Krause: Wir empfehlen dringend, Gemüse, das normalerweise roh verzehrt wird, sehr gründlich zu reinigen. Bei der Zubereitung von Gemüse, auch wenn es nachher gekocht wird, sollte man auf gute Händehygiene achten. Die Schnittplatten, die Messer und Geräte, die man benutzt hat sollten nicht ungespült und ungereinigt wieder für andere Lebensmittel verwendet werden. Wir empfehlen vor allen Dingen, bei blutigem Stuhl einen Arzt aufzusuchen, und der sollte an eine entsprechende Laboruntersuchung denken.

Rechnen Sie mit einer weiteren Ausbreitung in Deutschland?

Krause: Der Ausbruch ist noch nicht vorbei. Wir haben die meisten Fälle im Norden aber durchaus auch vorläufige Meldungen in Süd- und Ostdeutschland. Ob die mit den Ausbruch im Norden zusammenhängen, können wir noch nicht bestätigen, das ist noch zu früh. Da es sich um vorläufige Meldungen handelt, möchte ich ungern einzelne Bundesländer nennen.

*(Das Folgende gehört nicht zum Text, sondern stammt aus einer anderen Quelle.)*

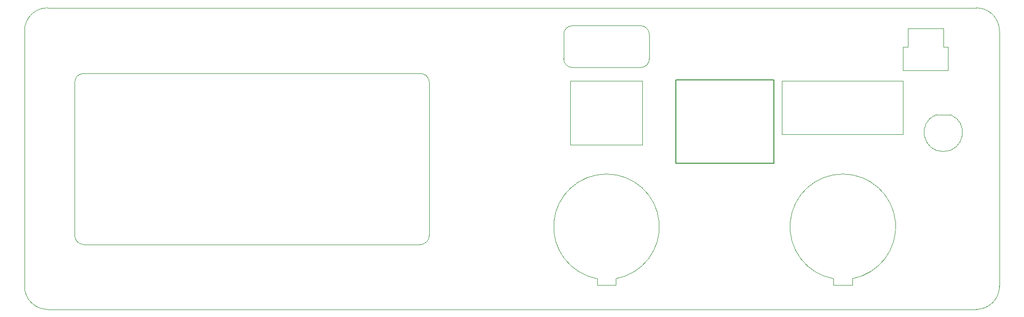
<source format=gbr>
%TF.GenerationSoftware,KiCad,Pcbnew,5.1.9-73d0e3b20d~88~ubuntu18.04.1*%
%TF.CreationDate,2020-12-31T12:10:29+01:00*%
%TF.ProjectId,ss_backpanel-mirrored,73735f62-6163-46b7-9061-6e656c2d6d69,rev?*%
%TF.SameCoordinates,Original*%
%TF.FileFunction,Profile,NP*%
%FSLAX46Y46*%
G04 Gerber Fmt 4.6, Leading zero omitted, Abs format (unit mm)*
G04 Created by KiCad (PCBNEW 5.1.9-73d0e3b20d~88~ubuntu18.04.1) date 2020-12-31 12:10:29*
%MOMM*%
%LPD*%
G01*
G04 APERTURE LIST*
%TA.AperFunction,Profile*%
%ADD10C,0.050000*%
%TD*%
%TA.AperFunction,Profile*%
%ADD11C,0.120000*%
%TD*%
%TA.AperFunction,Profile*%
%ADD12C,0.100000*%
%TD*%
%TA.AperFunction,Profile*%
%ADD13C,0.200000*%
%TD*%
G04 APERTURE END LIST*
D10*
X71390000Y-48870000D02*
X228610000Y-48870000D01*
X228610000Y-48870000D02*
G75*
G02*
X232500000Y-52760000I0J-3890000D01*
G01*
X232500000Y-52760000D02*
X232500000Y-96110000D01*
X232500000Y-96110000D02*
G75*
G02*
X228610000Y-100000000I-3890000J0D01*
G01*
X228610000Y-100000000D02*
X71390000Y-100000000D01*
X71390000Y-100000000D02*
G75*
G02*
X67500000Y-96110000I0J3890000D01*
G01*
X67500000Y-96110000D02*
X67500000Y-52760000D01*
X67500000Y-52760000D02*
G75*
G02*
X71390000Y-48870000I3890000J0D01*
G01*
D11*
%TO.C,M103*%
X195670000Y-70300000D02*
X195670000Y-61300000D01*
X216170000Y-70300000D02*
X216170000Y-61300000D01*
X216170000Y-61300000D02*
X195670000Y-61300000D01*
X216170000Y-70300000D02*
X195670000Y-70300000D01*
%TO.C,M111*%
X216200000Y-55500000D02*
X216200000Y-59500000D01*
X217000000Y-55500000D02*
X216200000Y-55500000D01*
X217000000Y-52400000D02*
X217000000Y-55500000D01*
X223000000Y-52400000D02*
X217000000Y-52400000D01*
X223000000Y-55500000D02*
X223000000Y-52400000D01*
X223800000Y-55500000D02*
X223000000Y-55500000D01*
X223800000Y-59500000D02*
X223800000Y-55500000D01*
X216200000Y-59500000D02*
X223800000Y-59500000D01*
D12*
%TO.C,M110*%
X221782500Y-66987000D02*
X224217209Y-66986883D01*
X224217209Y-66986883D02*
G75*
G02*
X221782500Y-66987000I-1217209J-3013117D01*
G01*
D11*
%TO.C,M107*%
X171750000Y-59000000D02*
X160250000Y-59000000D01*
X158750000Y-57500000D02*
X158750000Y-53400000D01*
X160250000Y-51900000D02*
X171750000Y-51900000D01*
X173250000Y-53400000D02*
X173250000Y-57500000D01*
X160250000Y-51900000D02*
G75*
G03*
X158750000Y-53400000I0J-1500000D01*
G01*
X158750000Y-57500000D02*
G75*
G03*
X160250000Y-59000000I1500000J0D01*
G01*
X171750000Y-59000000D02*
G75*
G03*
X173250000Y-57500000I0J1500000D01*
G01*
X173250000Y-53400000D02*
G75*
G03*
X171750000Y-51900000I-1500000J0D01*
G01*
D13*
%TO.C,M105*%
X177700000Y-61100000D02*
X194300000Y-61100000D01*
X194300000Y-61100000D02*
X194300000Y-75250000D01*
X194300000Y-75250000D02*
X177700000Y-75250000D01*
X177700000Y-75250000D02*
X177700000Y-61100000D01*
D11*
%TO.C,M106*%
X159900000Y-72100000D02*
X159900000Y-61300000D01*
X172100000Y-72100000D02*
X159900000Y-72100000D01*
X172100000Y-61300000D02*
X172100000Y-72100000D01*
X159900000Y-61300000D02*
X172100000Y-61300000D01*
%TO.C,M104*%
X77500000Y-89000000D02*
X134500000Y-89000000D01*
X136000000Y-87500000D02*
X136000000Y-61500000D01*
X134500000Y-60000000D02*
X77500000Y-60000000D01*
X76000000Y-61500000D02*
X76000000Y-87500000D01*
X76000000Y-87500000D02*
G75*
G03*
X77500000Y-89000000I1500000J0D01*
G01*
X77500000Y-60000000D02*
G75*
G03*
X76000000Y-61500000I0J-1500000D01*
G01*
X136000000Y-61500000D02*
G75*
G03*
X134500000Y-60000000I-1500000J0D01*
G01*
X134500000Y-89000000D02*
G75*
G03*
X136000000Y-87500000I0J1500000D01*
G01*
%TO.C,M102*%
X164400000Y-95900000D02*
X167600000Y-95900000D01*
X167600000Y-95900000D02*
X167598511Y-94800271D01*
X164400000Y-95900000D02*
X164400000Y-94800000D01*
X167598511Y-94800271D02*
G75*
G03*
X164400000Y-94800000I-1598511J8800271D01*
G01*
%TO.C,M101*%
X204400000Y-95900000D02*
X207600000Y-95900000D01*
X207600000Y-95900000D02*
X207598511Y-94800271D01*
X204400000Y-95900000D02*
X204400000Y-94800000D01*
X207598511Y-94800271D02*
G75*
G03*
X204400000Y-94800000I-1598511J8800271D01*
G01*
%TD*%
M02*

</source>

Wie ist die Ausbreitung zu bremsen?

Krause: Wir haben im Moment leider die Befürchtung, dass es noch weitergeht. Ärzte sollten daher an EHEC denken und bei entsprechenden Fällen die Gesundheitsämter einschalten. Die Bevölkerung sollte bei der Zubereitung von Speisen auf gute Küchenhygiene achten.